[Opening Materials provided section]
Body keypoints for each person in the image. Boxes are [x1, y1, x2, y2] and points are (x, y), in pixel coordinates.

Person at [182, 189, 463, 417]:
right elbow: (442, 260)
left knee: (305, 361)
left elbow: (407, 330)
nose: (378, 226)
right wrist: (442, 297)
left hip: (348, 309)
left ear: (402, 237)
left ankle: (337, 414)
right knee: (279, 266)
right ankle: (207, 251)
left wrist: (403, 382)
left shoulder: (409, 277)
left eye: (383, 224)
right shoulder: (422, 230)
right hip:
[Closing Materials provided section]
**Problem statement**: Find the lines that mention "left" in the entries and show them.

**Solution to this exercise**:
left knee: (305, 361)
left elbow: (407, 330)
left hip: (348, 309)
left ear: (402, 237)
left ankle: (337, 414)
left wrist: (403, 382)
left shoulder: (409, 277)
left eye: (383, 224)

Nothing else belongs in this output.